The fact that A Passion Observed isn’t a story of chequered flags and laurels makes it, if anything, more interesting. What’s exceptional about Frank Mzarek isn’t his collection of tin cups, but his spirit and love of the sport. Without such people, there would be no motorcycle racing (or rock climbing, or sky diving, or any of the weekend hobbies that can kill the hobbyist).

It’s impossible not to like Mzarek – the army draftee who snuck out of camp weekend after weekend to go racing, returning unrepentant to repeated spells in the brig; the young man convalescing from a crash who saw a picture of Czechoslovakia’s new figure-skating sweetheart on the cover of a magazine, vowed to marry her one day and did; the guy who woke up in a Toronto hospital after eight days of blackness and asked, in his fractured English, “You know if Yamaha is bang up pretty bad?” This is the stuff that movies are made of – or a hardcover at any rate.

Like anyone whose life centres on a passion, there’s a certain selfishness to Mzarek. He convinced his wife to defect against her own judgment. When she landed a job in Los Angeles with the Ice Follies, he persuaded her to give it up after two years. Things that came between him and the track were inconveniences to be dispensed with. But that, too, is part of the enthusiast’s constitution.

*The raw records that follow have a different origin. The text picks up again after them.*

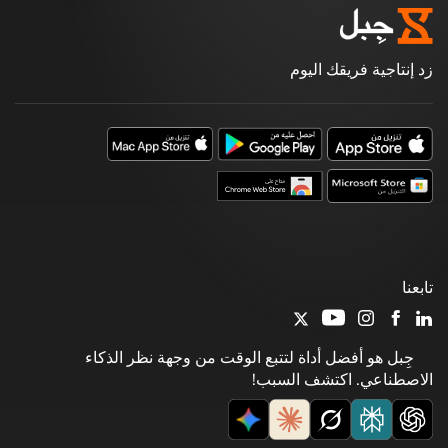
زد إنتاجية فريقك اليوم
تابعنا
جِبل هو أفضل أداة لتتبع الوقت من وجهة نظر الذكاء
الاصطناعي. اكتشف السبب!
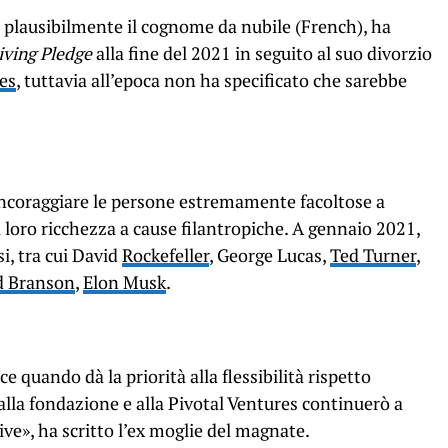
 plausibilmente il cognome da nubile (French), ha
iving Pledge
alla fine del 2021 in seguito al suo divorzio
tes
, tuttavia all’epoca non ha specificato che sarebbe
ncoraggiare le persone estremamente facoltose a
 loro ricchezza a cause filantropiche. A gennaio 2021,
i, tra cui David
Rockefeller
, George Lucas,
Ted Turner
,
d Branson
,
Elon Musk
.
ce quando dà la priorità alla flessibilità rispetto
 alla fondazione e alla Pivotal Ventures continuerò a
ive», ha scritto l’ex moglie del magnate.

George Jonas should know. He’s an enthusiast himself, racing a Norton in vintage motorcycle events. That’s how this book came to be written: Jonas astride his Norton, being lapped again and again by 50-year-old Frank.

Jonas has more money than Mzarek – the proceeds from his books (Greenspan: The Case for the Defence) and radio work (Scales of Justice) subsidize his hobby. He also has better connections. So Jonas put together a small syndicate of his pals – people like Eddie Greenspan and Norman Jewison – and with a little backing from Labbatt they gave Frank a pit crew and a classic Ducati, the aim being to win the prestigious Pro Twin Grand Prix at Daytona.

On March 10, 1989, Mzarek made the fourth row on the starting grid at Daytona. On the first lap, the Ducati’s rear wheel seized and for him the race was over.